While it’s likely that the outrage over Bill 44 is largely the result of a poor communications strategy (including Premier Ed Stelmach bringing up the evolution example himself), the genesis of the controversial amendments are politically suspect. Are the controversial sections of Bill 44 simply concessions that Hancock needed to make in order to appease his social conservative caucus-mates? The governing PC caucus consists of nearly all the MLAs in the Legislature, and because of this many legislative concessions and debates occur in closed-door Caucus meetings, rather than in public debate on the floor elected Assembly. This isn’t the first time in recent memory that social conservative politics made headlines by influencing government policy (earlier this month, the PC caucus decided to de-list transgendered medical operations).
Three years ago, now-Sustainable Resource Development Minister Ted Morton introduced a Private Member’s Bill that would have banned any mention of homosexuality from Alberta’s educational curriculum. The longest-serving PC MLA, Speaker Ken Kowalski proudly placed “While human beings can create laws, the laws of God must take precedence” as the first bullet point in a campaign advertisement during the March 2008 election.
When an apology isn’t enough.
Liberal MLA Dave Taylor used some pretty tasteless language in the Legislature this week. While it was only a matter of time before a heckler like Taylor said something that he would regret, he accepted responsibility for his comments and publicly apologized on the Assembly floor the next day. However, it appears that Taylor’s public apology wasn’t enough for some members of the Legislature.
Seconds after Taylor’s public apology, Premier Stelmach presented a letter to the Legislature shaming the opposition MLA and Liberal leader David Swann. The letter was posted on the Premier’s official website shortly after that. It appears that Stelmach saw Taylor’s screw-up as an opportunity to make an example of the vocal critic, but no MLA, including Stelmach, has a track record to boast moral superiority in the Legislature.
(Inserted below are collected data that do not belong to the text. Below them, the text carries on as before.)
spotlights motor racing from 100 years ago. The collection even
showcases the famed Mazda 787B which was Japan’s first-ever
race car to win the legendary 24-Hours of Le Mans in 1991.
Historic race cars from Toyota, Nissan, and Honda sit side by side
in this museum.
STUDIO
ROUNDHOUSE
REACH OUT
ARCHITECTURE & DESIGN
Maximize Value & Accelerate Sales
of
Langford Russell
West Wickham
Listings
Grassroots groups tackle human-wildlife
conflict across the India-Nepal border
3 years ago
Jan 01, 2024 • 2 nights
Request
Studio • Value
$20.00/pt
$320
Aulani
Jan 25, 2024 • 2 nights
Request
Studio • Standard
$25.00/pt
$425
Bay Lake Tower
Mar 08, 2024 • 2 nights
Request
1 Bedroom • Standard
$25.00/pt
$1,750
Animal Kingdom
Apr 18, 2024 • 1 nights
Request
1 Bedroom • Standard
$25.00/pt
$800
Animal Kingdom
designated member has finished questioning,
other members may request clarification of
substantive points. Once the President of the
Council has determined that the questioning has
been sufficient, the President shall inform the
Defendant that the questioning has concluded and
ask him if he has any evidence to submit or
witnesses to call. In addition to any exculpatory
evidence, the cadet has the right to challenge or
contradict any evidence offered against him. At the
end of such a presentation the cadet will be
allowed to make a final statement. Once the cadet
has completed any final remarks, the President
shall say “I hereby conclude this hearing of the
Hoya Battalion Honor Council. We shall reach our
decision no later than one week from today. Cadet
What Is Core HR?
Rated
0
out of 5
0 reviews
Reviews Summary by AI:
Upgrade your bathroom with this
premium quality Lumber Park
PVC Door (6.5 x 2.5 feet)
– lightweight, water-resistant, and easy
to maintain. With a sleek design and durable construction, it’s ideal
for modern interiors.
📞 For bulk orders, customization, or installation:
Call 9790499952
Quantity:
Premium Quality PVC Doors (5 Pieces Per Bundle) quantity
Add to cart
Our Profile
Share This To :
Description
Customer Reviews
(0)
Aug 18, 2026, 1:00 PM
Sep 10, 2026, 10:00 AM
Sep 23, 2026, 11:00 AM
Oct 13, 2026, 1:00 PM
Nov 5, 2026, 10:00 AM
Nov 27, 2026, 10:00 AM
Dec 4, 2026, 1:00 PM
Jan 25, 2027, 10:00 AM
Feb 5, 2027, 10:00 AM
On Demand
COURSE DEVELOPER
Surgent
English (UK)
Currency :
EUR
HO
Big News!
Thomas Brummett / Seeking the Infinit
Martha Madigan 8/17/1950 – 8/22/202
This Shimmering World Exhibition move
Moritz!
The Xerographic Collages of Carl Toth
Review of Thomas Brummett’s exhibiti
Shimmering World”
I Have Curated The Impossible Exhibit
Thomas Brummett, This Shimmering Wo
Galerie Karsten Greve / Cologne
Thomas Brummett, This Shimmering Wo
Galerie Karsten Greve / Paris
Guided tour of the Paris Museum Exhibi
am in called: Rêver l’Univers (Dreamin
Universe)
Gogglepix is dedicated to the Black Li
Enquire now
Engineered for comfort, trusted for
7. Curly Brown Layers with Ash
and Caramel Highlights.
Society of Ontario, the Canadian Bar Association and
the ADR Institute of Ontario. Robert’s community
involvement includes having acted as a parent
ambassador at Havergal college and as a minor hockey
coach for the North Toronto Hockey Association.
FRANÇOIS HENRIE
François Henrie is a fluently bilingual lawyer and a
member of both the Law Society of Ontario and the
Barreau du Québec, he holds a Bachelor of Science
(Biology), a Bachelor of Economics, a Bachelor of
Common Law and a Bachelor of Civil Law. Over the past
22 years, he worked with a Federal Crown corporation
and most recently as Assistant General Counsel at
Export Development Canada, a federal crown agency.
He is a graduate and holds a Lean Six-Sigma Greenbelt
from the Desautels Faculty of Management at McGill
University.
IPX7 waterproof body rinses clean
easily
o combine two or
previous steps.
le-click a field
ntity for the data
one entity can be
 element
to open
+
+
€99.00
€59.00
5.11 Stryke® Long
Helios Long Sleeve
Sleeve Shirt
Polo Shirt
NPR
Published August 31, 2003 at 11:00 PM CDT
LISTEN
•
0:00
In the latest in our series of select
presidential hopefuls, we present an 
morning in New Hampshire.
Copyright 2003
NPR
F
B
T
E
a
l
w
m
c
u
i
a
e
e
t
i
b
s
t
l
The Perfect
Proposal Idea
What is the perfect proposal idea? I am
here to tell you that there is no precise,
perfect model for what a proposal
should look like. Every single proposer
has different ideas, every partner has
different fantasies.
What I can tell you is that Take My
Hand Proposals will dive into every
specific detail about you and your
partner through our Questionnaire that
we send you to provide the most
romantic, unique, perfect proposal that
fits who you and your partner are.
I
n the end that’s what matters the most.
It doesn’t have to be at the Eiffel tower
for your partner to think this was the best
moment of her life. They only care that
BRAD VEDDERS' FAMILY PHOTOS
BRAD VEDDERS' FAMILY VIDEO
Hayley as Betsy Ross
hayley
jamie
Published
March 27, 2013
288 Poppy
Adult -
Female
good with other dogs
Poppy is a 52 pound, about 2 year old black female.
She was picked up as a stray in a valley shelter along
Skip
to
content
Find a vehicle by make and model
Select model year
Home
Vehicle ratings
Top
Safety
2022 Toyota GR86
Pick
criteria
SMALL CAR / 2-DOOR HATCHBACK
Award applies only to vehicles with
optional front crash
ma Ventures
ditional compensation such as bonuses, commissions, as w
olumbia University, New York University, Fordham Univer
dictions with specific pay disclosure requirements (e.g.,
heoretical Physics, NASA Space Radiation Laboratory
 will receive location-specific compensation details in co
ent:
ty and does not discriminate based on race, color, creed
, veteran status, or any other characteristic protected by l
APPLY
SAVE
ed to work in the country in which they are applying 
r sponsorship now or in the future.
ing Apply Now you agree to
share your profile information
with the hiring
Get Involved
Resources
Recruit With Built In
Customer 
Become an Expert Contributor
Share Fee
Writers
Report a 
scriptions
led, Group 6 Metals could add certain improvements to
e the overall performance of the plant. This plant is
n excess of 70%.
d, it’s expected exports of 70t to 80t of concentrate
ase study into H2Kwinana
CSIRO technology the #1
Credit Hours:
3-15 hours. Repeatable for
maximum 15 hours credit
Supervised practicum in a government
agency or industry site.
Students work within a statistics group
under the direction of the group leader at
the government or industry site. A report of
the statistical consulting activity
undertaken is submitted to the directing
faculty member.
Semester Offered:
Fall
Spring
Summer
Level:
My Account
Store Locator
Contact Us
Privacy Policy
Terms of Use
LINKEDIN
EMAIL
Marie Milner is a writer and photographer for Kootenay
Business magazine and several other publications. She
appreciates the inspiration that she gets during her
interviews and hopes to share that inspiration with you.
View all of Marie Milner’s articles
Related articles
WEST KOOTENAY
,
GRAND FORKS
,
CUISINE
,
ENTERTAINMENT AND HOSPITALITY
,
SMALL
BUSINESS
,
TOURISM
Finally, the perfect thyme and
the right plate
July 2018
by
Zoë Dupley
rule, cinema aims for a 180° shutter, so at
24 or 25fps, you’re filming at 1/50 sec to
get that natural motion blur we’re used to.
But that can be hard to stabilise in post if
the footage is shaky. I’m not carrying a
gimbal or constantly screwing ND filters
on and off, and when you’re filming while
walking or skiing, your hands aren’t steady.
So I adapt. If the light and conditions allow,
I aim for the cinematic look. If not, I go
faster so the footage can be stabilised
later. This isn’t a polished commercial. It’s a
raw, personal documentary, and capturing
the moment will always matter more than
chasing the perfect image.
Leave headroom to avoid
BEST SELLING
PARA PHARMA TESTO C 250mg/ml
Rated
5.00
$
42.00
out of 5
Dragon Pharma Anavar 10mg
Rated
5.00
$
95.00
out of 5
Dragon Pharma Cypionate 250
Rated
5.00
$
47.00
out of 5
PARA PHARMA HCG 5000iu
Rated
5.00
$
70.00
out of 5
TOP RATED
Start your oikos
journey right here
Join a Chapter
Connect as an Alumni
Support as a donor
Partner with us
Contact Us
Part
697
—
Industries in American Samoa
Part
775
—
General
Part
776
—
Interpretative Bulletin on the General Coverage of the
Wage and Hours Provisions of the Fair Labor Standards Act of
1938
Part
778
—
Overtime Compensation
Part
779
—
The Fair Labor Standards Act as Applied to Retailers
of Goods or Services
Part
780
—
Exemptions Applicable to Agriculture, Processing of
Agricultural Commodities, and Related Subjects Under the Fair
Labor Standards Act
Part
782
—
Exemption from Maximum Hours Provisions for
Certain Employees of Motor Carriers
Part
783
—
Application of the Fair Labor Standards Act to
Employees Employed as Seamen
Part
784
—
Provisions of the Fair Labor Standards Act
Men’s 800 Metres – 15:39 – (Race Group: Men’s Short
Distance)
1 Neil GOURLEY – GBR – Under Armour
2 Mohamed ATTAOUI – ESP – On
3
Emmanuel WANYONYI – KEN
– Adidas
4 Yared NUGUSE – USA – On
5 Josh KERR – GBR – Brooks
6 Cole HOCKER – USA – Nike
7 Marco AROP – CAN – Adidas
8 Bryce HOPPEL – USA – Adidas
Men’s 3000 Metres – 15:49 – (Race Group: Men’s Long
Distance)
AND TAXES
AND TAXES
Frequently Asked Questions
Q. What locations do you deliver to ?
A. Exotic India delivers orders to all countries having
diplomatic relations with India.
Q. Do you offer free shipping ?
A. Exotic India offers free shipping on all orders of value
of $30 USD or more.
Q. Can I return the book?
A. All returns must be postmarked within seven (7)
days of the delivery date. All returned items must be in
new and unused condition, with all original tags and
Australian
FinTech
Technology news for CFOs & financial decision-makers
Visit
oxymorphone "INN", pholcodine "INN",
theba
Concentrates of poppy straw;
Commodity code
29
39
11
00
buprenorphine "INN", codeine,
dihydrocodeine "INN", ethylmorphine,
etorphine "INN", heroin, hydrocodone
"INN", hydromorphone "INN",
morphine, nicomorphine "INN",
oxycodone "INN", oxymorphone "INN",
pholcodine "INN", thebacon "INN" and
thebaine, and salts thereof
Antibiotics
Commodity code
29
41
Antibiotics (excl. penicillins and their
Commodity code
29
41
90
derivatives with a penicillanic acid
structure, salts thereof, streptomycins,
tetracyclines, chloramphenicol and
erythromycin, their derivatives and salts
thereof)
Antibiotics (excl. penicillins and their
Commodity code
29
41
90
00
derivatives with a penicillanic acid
While it may have been posted during a fit of hyper-partisanship, there is no reason that this letter needed to be posted on the Premier’s official website after Taylor apologized.
Once again, we see more of the same old politics, and more of the same old games.
A couple weeks ago, a Calgary journalist suggested to me that ‘at some point, we’re going to have to start treating political ideologues like religious nutcases.’ Maybe we have reached that point.